Starting at the line that contains "human liver cancer" and ending at the line that contains "(IHC) histopathology image", the lines below are to be given again exactly, with nothing added.
___ ENTRIES SUPPLIED
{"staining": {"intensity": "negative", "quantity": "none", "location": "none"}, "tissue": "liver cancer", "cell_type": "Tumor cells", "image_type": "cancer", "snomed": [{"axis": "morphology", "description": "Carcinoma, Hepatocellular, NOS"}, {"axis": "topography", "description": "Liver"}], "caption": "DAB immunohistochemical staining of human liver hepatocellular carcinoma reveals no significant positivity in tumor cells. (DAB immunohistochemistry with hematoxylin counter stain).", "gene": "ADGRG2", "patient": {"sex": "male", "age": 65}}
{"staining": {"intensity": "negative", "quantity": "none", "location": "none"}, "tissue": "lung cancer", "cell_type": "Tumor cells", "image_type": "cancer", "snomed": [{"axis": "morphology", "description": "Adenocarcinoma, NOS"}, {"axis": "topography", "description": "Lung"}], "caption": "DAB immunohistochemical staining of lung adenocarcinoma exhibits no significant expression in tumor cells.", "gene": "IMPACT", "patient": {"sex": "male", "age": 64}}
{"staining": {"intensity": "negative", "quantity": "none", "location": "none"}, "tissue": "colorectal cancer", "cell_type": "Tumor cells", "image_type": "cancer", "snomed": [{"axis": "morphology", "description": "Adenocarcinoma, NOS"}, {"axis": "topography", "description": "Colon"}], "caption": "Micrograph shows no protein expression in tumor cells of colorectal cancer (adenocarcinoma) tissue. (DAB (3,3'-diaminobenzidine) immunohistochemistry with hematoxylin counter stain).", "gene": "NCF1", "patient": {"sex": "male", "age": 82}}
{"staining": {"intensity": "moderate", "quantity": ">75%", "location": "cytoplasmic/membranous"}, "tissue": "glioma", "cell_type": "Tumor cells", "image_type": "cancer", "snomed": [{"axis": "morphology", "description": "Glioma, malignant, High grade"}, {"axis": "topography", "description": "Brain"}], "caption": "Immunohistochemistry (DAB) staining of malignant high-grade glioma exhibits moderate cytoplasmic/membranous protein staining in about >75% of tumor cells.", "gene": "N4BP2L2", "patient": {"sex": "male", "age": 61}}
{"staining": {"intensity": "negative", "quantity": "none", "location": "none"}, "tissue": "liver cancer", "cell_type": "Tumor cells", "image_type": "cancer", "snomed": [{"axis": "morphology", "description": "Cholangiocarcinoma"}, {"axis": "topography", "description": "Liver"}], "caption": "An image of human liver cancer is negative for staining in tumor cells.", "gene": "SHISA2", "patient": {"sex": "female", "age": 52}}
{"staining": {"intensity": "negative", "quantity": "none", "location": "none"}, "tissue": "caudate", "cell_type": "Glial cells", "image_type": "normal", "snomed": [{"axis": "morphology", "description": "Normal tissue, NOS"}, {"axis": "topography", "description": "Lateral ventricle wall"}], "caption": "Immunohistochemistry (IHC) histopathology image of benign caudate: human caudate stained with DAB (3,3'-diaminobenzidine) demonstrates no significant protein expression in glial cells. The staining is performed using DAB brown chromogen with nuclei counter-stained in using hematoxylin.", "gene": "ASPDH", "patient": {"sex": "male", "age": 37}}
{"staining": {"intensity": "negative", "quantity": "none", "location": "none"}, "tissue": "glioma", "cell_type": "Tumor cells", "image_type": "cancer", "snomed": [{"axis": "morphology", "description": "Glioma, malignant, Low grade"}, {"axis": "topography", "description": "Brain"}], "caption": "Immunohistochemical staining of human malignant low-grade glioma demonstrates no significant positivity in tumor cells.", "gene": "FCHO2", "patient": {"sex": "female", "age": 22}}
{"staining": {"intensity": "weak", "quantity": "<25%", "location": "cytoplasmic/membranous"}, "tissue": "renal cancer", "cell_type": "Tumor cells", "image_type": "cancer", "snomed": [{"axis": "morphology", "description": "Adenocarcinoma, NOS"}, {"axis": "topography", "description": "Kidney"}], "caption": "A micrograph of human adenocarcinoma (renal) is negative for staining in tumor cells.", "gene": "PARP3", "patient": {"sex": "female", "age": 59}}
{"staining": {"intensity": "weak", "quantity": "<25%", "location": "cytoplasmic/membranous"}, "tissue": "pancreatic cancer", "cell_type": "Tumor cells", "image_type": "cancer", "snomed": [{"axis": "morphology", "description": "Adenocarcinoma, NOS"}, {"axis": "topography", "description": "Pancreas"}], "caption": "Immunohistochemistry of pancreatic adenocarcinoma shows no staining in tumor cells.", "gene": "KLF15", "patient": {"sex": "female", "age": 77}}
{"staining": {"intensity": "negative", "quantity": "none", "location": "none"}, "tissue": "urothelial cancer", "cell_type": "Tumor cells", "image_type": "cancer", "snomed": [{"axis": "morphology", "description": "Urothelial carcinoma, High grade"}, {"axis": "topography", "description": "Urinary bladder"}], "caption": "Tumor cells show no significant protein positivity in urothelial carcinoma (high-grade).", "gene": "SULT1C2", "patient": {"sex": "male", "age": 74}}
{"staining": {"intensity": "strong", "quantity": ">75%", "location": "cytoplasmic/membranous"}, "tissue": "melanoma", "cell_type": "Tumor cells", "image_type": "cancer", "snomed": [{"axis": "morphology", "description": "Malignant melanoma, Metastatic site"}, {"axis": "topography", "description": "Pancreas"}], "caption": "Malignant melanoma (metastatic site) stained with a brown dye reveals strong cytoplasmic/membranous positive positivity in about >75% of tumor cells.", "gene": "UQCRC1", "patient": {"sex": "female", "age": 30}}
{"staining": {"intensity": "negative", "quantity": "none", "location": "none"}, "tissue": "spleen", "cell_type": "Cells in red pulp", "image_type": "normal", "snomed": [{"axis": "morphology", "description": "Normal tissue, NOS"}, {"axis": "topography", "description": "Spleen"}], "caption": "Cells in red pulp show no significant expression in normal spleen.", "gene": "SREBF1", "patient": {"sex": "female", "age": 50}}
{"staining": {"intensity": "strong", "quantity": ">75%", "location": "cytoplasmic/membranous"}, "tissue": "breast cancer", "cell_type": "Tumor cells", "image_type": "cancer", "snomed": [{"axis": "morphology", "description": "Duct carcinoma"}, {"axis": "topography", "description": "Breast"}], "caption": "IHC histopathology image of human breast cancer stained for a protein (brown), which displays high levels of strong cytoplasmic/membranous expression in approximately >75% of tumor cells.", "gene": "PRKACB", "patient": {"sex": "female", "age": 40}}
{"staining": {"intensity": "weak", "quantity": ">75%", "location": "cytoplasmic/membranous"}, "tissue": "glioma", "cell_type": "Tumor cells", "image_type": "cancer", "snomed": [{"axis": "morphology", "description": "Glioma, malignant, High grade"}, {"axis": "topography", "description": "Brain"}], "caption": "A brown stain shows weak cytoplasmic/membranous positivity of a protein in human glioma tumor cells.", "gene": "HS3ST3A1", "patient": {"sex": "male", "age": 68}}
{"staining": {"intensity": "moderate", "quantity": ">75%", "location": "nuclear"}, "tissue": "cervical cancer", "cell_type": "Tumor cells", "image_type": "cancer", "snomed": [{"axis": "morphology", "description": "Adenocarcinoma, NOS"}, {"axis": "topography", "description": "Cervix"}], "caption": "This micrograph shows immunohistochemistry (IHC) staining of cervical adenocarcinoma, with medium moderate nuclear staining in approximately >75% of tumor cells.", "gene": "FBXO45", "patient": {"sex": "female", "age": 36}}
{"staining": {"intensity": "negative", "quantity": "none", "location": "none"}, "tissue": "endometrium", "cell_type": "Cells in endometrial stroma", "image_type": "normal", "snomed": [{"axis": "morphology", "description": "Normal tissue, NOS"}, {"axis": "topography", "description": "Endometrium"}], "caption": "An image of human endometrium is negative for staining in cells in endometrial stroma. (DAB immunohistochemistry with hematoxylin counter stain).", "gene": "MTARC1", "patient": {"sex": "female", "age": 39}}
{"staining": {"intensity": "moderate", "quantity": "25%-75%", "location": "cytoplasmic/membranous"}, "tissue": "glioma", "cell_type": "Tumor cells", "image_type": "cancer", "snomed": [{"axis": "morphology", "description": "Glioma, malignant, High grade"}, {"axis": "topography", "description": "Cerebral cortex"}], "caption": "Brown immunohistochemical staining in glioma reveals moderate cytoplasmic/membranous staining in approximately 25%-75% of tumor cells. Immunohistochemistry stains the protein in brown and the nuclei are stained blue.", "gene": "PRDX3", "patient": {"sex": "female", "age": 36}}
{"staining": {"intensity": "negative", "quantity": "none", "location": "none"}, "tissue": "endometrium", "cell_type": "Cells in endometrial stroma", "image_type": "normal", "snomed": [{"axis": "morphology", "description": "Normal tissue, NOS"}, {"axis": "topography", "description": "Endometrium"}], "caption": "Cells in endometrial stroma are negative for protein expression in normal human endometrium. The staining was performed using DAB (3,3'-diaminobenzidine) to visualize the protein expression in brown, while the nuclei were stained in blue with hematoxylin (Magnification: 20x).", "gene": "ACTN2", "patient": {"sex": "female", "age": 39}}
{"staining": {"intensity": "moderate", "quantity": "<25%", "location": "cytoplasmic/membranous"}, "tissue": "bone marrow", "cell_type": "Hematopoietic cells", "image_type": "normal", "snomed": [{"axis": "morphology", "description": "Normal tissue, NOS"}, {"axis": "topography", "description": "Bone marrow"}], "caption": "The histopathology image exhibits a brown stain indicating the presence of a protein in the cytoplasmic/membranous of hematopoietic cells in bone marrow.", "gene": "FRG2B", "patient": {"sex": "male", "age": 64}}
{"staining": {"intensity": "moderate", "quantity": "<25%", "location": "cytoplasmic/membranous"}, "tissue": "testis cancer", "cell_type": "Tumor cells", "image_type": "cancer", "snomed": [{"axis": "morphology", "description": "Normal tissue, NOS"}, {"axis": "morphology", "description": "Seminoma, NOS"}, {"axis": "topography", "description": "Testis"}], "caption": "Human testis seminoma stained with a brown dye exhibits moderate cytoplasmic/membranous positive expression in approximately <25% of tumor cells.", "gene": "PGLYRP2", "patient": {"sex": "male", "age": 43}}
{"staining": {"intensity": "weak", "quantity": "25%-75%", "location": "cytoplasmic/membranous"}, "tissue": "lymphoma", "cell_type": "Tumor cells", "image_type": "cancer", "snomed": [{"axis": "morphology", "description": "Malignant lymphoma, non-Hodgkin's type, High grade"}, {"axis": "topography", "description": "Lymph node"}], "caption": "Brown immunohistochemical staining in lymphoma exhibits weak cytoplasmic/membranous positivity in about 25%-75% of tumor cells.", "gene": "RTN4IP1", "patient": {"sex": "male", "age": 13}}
______
ANSWER FOR THIS EXERCISE
{"staining": {"intensity": "negative", "quantity": "none", "location": "none"}, "tissue": "liver cancer", "cell_type": "Tumor cells", "image_type": "cancer", "snomed": [{"axis": "morphology", "description": "Cholangiocarcinoma"}, {"axis": "topography", "description": "Liver"}], "caption": "An image of human liver cancer is negative for staining in tumor cells.", "gene": "SHISA2", "patient": {"sex": "female", "age": 52}}
{"staining": {"intensity": "negative", "quantity": "none", "location": "none"}, "tissue": "caudate", "cell_type": "Glial cells", "image_type": "normal", "snomed": [{"axis": "morphology", "description": "Normal tissue, NOS"}, {"axis": "topography", "description": "Lateral ventricle wall"}], "caption": "Immunohistochemistry (IHC) histopathology image of benign caudate: human caudate stained with DAB (3,3'-diaminobenzidine) demonstrates no significant protein expression in glial cells. The staining is performed using DAB brown chromogen with nuclei counter-stained in using hematoxylin.", "gene": "ASPDH", "patient": {"sex": "male", "age": 37}}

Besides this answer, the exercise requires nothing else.